(Stored records):
******

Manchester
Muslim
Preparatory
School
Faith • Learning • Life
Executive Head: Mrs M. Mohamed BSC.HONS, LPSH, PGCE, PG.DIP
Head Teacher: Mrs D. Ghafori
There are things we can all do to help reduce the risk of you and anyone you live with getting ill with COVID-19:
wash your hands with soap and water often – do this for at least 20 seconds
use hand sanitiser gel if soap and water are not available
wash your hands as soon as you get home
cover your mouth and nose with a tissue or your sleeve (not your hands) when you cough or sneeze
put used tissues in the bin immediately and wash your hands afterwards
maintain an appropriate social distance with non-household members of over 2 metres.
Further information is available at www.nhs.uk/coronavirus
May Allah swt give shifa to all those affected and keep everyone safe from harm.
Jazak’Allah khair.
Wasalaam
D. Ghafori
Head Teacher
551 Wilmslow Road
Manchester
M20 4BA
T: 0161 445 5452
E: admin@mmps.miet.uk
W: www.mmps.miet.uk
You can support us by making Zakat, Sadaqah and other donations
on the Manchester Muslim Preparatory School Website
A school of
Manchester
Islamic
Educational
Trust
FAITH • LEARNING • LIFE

******

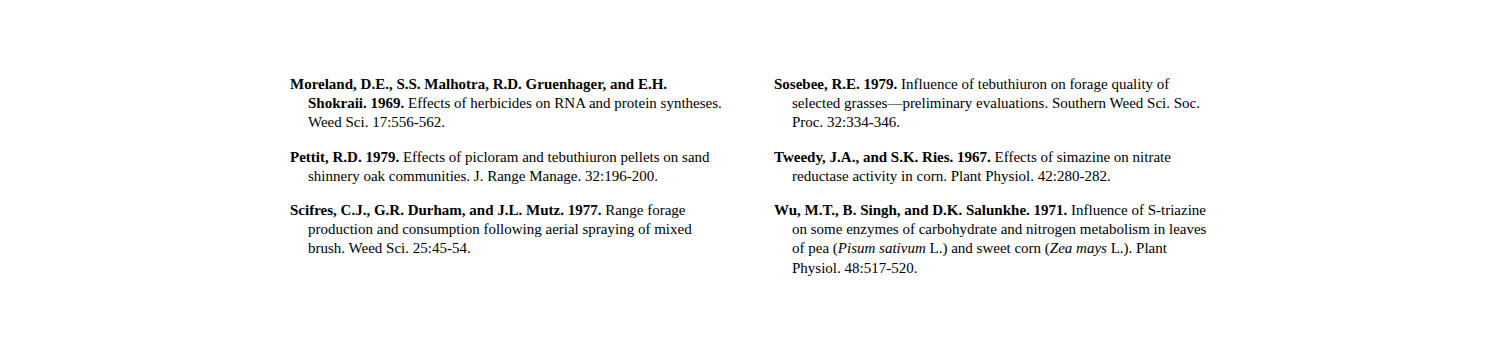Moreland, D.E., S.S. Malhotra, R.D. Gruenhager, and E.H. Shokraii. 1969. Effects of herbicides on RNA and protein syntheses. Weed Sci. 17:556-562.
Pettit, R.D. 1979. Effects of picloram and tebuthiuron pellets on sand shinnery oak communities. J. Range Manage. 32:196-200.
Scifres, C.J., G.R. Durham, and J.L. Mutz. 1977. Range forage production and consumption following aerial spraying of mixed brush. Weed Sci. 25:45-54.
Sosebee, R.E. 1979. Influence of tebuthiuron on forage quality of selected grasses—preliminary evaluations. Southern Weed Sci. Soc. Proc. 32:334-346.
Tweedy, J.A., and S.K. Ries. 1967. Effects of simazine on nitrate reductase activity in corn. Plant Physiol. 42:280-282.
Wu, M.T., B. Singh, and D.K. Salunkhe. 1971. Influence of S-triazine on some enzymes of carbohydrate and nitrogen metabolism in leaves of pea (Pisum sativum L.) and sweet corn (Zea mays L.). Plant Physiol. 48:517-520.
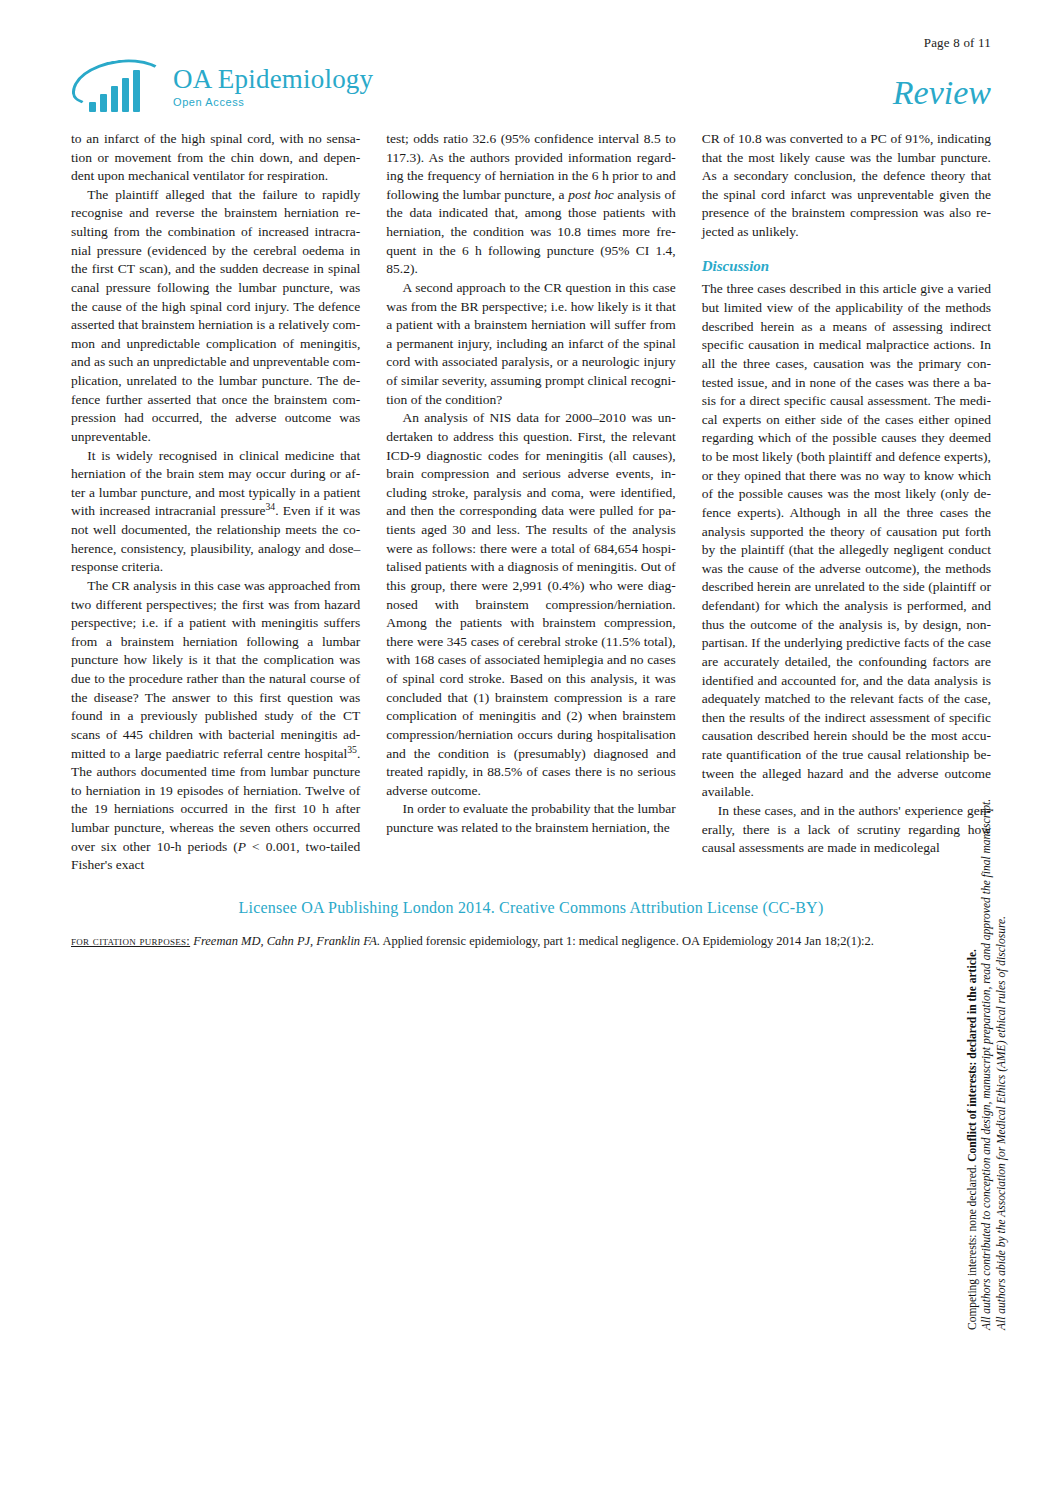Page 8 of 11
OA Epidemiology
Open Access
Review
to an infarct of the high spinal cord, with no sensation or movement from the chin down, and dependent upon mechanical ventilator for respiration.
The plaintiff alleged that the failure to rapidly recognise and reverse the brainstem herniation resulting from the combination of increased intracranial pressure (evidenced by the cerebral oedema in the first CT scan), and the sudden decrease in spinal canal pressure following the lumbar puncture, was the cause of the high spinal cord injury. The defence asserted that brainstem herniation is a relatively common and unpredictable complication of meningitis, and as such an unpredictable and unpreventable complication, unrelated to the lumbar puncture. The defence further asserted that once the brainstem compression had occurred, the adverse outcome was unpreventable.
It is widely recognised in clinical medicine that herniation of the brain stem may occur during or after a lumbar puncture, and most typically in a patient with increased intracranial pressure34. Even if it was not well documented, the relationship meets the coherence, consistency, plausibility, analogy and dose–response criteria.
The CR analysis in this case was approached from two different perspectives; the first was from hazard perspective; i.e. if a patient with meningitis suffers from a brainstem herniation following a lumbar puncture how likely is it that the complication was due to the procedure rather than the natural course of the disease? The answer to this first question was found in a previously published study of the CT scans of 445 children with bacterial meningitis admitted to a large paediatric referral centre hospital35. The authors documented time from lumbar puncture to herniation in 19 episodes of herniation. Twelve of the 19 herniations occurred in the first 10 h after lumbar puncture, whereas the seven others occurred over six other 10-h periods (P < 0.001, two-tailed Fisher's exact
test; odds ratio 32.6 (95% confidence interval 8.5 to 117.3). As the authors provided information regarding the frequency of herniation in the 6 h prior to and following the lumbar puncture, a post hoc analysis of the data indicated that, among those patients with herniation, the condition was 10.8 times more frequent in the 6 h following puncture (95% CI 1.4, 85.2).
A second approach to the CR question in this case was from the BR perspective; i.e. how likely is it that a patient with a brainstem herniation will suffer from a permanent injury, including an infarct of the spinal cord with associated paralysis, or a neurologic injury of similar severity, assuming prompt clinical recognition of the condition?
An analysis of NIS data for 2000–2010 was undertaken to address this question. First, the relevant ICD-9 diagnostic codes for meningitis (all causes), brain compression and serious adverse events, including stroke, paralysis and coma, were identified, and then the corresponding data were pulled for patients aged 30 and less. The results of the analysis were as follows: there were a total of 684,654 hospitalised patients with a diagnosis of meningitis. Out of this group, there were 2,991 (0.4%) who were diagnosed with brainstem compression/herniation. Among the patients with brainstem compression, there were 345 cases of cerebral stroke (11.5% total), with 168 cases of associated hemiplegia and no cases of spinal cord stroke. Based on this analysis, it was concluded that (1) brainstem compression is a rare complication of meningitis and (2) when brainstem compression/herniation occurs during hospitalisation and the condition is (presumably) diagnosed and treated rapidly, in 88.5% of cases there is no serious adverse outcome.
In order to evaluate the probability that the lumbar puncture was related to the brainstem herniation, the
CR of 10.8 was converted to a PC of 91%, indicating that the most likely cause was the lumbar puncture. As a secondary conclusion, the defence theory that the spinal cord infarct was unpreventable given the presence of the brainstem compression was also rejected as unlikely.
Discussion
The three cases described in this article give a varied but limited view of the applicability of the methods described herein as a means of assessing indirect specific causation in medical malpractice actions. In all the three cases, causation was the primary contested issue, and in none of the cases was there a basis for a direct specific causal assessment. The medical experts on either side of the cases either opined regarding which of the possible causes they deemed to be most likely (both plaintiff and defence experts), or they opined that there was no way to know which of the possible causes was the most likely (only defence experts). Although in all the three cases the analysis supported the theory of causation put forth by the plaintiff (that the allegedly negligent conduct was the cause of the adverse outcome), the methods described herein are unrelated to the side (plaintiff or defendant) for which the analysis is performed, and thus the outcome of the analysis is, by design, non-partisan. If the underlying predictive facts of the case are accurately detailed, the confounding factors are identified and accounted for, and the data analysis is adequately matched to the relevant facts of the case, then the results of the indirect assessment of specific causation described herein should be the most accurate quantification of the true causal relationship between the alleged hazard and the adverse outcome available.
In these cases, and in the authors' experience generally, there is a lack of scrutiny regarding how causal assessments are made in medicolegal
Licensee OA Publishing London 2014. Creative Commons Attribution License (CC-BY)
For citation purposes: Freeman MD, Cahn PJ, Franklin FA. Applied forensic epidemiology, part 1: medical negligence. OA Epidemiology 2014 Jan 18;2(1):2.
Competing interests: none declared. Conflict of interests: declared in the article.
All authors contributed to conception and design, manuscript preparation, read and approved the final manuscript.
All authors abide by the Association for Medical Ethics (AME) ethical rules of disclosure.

******

(Task brief):
Pictures are to be left out. Write out only the lines above starting at the one with "Moreland, D.E., S.S." and ending at the one with "to an infarct", both lines included, exactly.

(Response box):
Moreland, D.E., S.S. Malhotra, R.D. Gruenhager, and E.H. Shokraii. 1969. Effects of herbicides on RNA and protein syntheses. Weed Sci. 17:556-562.
Pettit, R.D. 1979. Effects of picloram and tebuthiuron pellets on sand shinnery oak communities. J. Range Manage. 32:196-200.
Scifres, C.J., G.R. Durham, and J.L. Mutz. 1977. Range forage production and consumption following aerial spraying of mixed brush. Weed Sci. 25:45-54.
Sosebee, R.E. 1979. Influence of tebuthiuron on forage quality of selected grasses—preliminary evaluations. Southern Weed Sci. Soc. Proc. 32:334-346.
Tweedy, J.A., and S.K. Ries. 1967. Effects of simazine on nitrate reductase activity in corn. Plant Physiol. 42:280-282.
Wu, M.T., B. Singh, and D.K. Salunkhe. 1971. Influence of S-triazine on some enzymes of carbohydrate and nitrogen metabolism in leaves of pea (Pisum sativum L.) and sweet corn (Zea mays L.). Plant Physiol. 48:517-520.
Page 8 of 11
OA Epidemiology
Open Access
Review
to an infarct of the high spinal cord, with no sensation or movement from the chin down, and dependent upon mechanical ventilator for respiration.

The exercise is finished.